READING TEXT.
══════════

9K views 142 replies 74 participants last post by  EFmom 
#1 ·
He's 20 and will NOT quit smoking in the house and it it making me want to really really smack him.

I wake up in the middle of the night because I can smell it - he's downstairs smoking. He smokes while I'm at work. I tell him not to and he says OK and then just keeps doing it. I've reasoned with him, gotten mad at him, thrown out his smokes, his lighter, not spoken to him for days, nothing works. He spends a few days smoking in the garage and next thing I know he's back in the house. How do I punish an adult who simply ignores the rules like that??? He works 35 or so hours a week and other than that he's home almost all the time, in the basement, playing WoW. And smoking. My house smells disgusting and I am SICK of it. Right now I just want to puke the smell is so gross.

I can't make him do anything - that simply doesn't work. Hasn't for a few years now. I need to come up with a way to make him want to do it, or for it to be more uncomfortable for him to do not it than do it, if I want him to do anything.
 
#5 ·
I second the pp that said to kick him out. It is harsh but thats showing too much disreapect imo. Maybe just the threat of ir will be enought to get him to listen. Hugs & good luck!

══════════

DATASET.
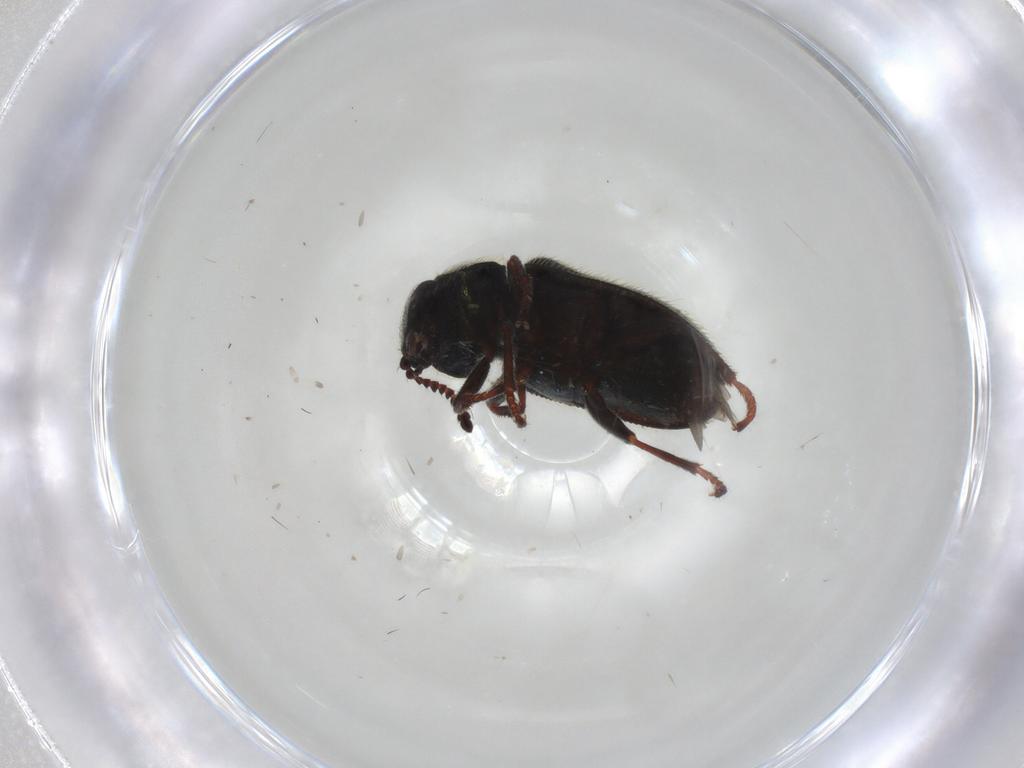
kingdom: Animalia
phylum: Arthropoda
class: Insecta
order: Coleoptera
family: Melyridae
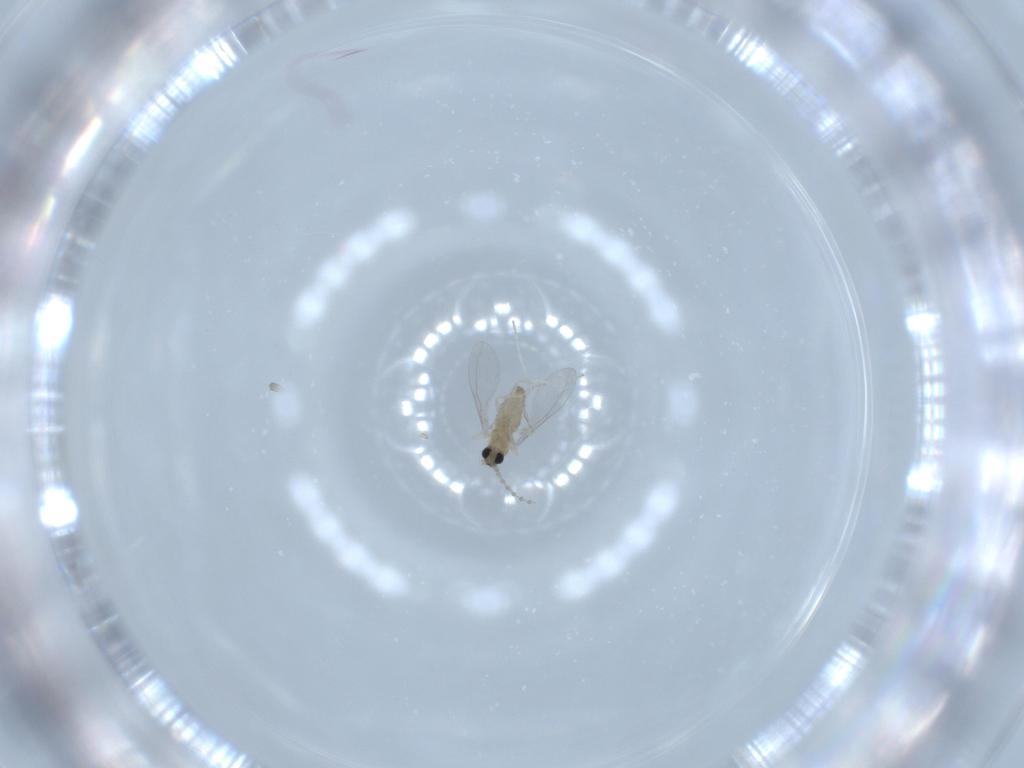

══════════

GIVEN PROBLEM A. List the three figures given in the header line of the forum thread, each with its label.
GIVEN PROBLEM B. In the forum thread, replace "smoking" with "vaping" and write out the passage from "9K views 142" up to and including "really smack him.".
GIVEN PROBLEM C. Please continue the forum thread about the son who smokes in the house, starting after its final post.

EXPECTED OUTPUT A. 9K views, 142 replies, 74 participants

EXPECTED OUTPUT B.
9K views 142 replies 74 participants last post by  EFmom 
#1 ·
He's 20 and will NOT quit vaping in the house and it it making me want to really really smack him.

EXPECTED OUTPUT C.
 
#6 ·
Quote:

Originally Posted by hillymum View Post
I'm sorry but I would kick him out! If he has money to burn then he can find his own place to polute. Sounds harsh but why put up with someone who shows you no respect?


I have to agree. If you have given him numerous opportunities to comply with the rules and he refuses to then I would ask him to leave. I think living with adult children needs to be based on mutual respect. If that respect does not exist it is time for the child to move on and set up their own home and their own rules. If his life is made too easy (like being able to sit around and play WoW all day) then he will never learn to grow up and take responsibility for his actions and for his life. In that way I think you are actually doing him a disservice. It is time for him to grow up... whether he likes it or not!

Sorry, mama... this must be really tough for you!
 
#7 ·
Ha! I knew someone whould say "kick him out" and in the course of 15 minutes 4 posters did


I must say there are offenses that are "kick out worthy" but is smoking one of them? This is something you have to decide for yourself.

I think talking to him is in order. Find out if he wants to quit. Have him brainstorm solution to the issues. Having to go outside to smoke may be something he comes up with on his own - as "smoking being inconvenient" does cut down on smoking for some people.

If he does not want to quit - but is willing to smoke in one room only and the air purifier works - problem solved.

If he continues to smoke everywhere in the house or if the air purifier does not help, you could bring up the topic of getting his own place. I would help him transition to this, though. The bottom line is you do have a right to a smoke free environment, and he has the right to smoke. It might be that you two cannot live together if his habit is not manageable.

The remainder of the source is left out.